> [MATERIAL FOR THE TASK]:
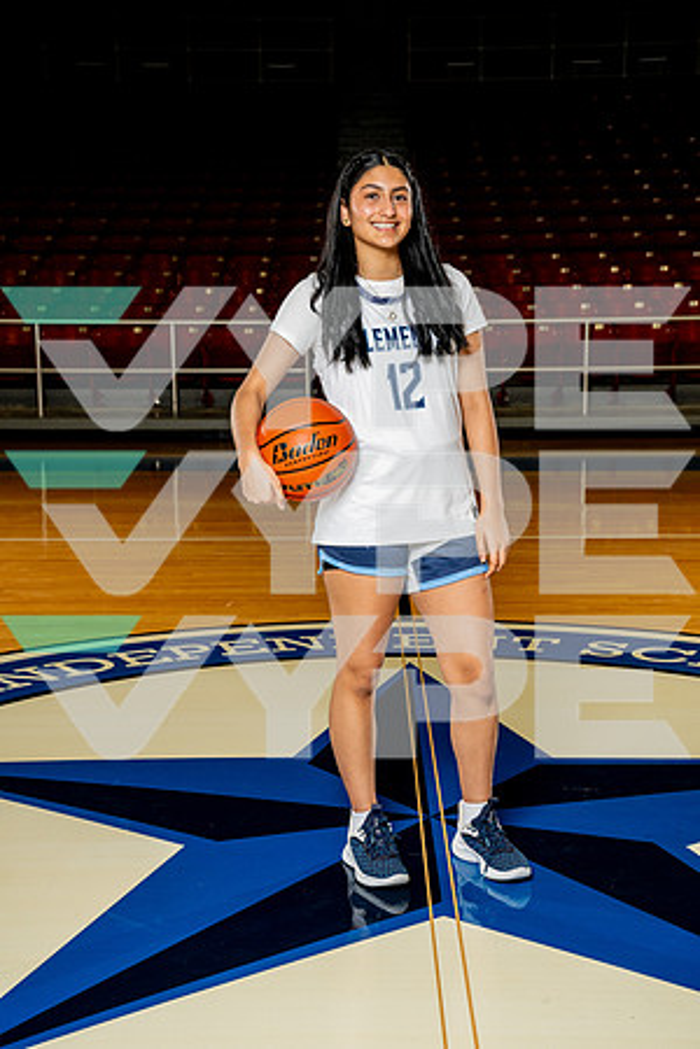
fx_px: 1604
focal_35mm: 55
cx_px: 350
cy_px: 524
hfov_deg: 24.6
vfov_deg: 36.2
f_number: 5.6
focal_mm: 55
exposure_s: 1/250
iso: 640
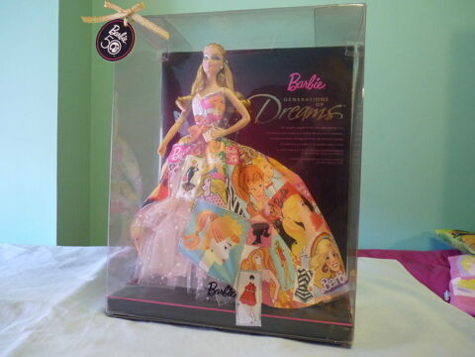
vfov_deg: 51.4
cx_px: 238
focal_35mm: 27
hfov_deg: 65.3
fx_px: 370
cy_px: 178
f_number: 2.8
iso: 400
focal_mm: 4.8
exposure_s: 1/10
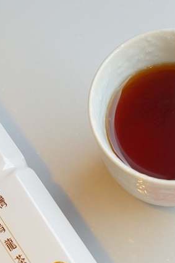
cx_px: 87
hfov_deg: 9.9
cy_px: 166
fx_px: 1014
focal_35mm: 139
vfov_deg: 14.7
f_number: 5.6
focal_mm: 59
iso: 800
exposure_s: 1/80
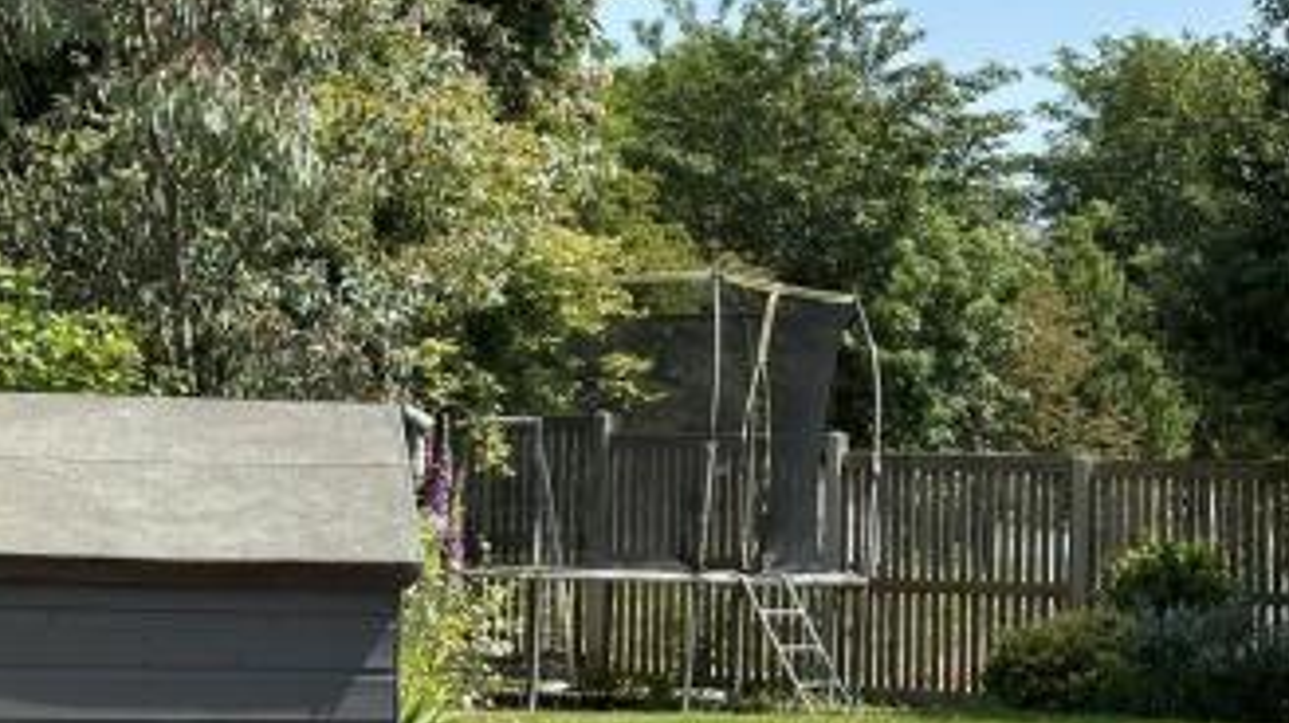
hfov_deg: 22.6
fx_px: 3177
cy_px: 395
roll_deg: -1.7
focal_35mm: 93
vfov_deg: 13.0
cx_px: 1067
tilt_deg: +2.0
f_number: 1.78
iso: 80
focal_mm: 6.86
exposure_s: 1/3597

> [WHAT TO DO]: Where a line contains "focal_mm: 4.8", begin there and transcribe every line through the last one of the records above, exactly and with no pictures.

> [TASK OUTPUT]:
focal_mm: 4.8
exposure_s: 1/10
cx_px: 87
hfov_deg: 9.9
cy_px: 166
fx_px: 1014
focal_35mm: 139
vfov_deg: 14.7
f_number: 5.6
focal_mm: 59
iso: 800
exposure_s: 1/80
hfov_deg: 22.6
fx_px: 3177
cy_px: 395
roll_deg: -1.7
focal_35mm: 93
vfov_deg: 13.0
cx_px: 1067
tilt_deg: +2.0
f_number: 1.78
iso: 80
focal_mm: 6.86
exposure_s: 1/3597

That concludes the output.